Oil prices continue to be stable around the $100 per barrel mark with some adaption to the ongoing geopolitical factors affecting the paper markets. With the recent couple of weeks’ supply shortage fear and discussions of a global disruption in the energy markets which we believe is happening just now, but might not be as severe as first anticipated, due to the various factors affecting demand levels such as the covid lockdown in China and the high oil prices which have halted the increasing demand after the world came out of a global pandemic lockdown.

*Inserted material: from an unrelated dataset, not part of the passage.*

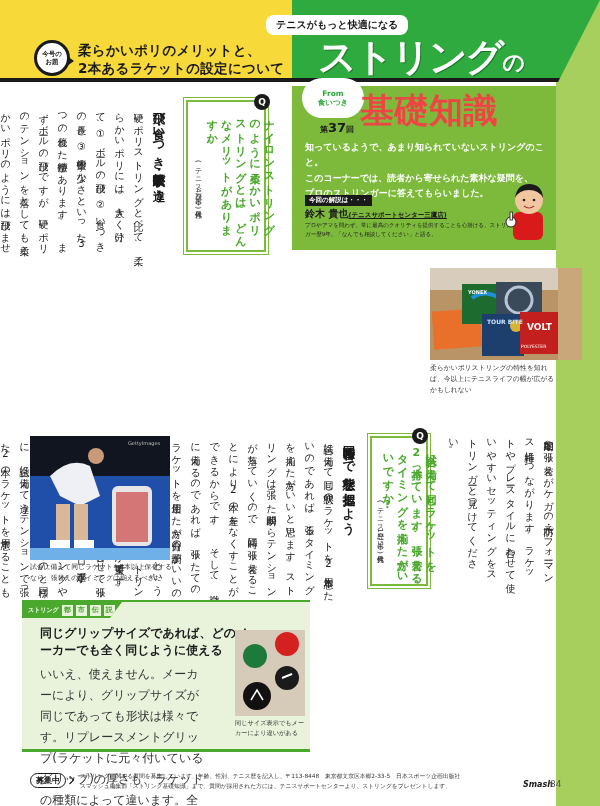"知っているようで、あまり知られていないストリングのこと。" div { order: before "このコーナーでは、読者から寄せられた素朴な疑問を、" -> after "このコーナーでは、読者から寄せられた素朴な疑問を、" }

Although a ban was placed on Russian oil imports shortly after the invasion of Ukraine, it seems that Russia’s oil and energy sector has adapted to the situation for now and continues to sell the majority of its oil to India and China at discounts of more than $30 per barrel.
Iran’s foreign ministry spokesman Khatibzadeh announced said this week that Tehran considered the draft to be complete and would not negotiate any further, but only return to Vienna to sign the final agreement, which was now in Washingtons’ court to settle outstanding issues.
OX-Global Shipping Indices
The OX-Global WET12 index saw an increase of 7.6 points or 5.85% w-ow.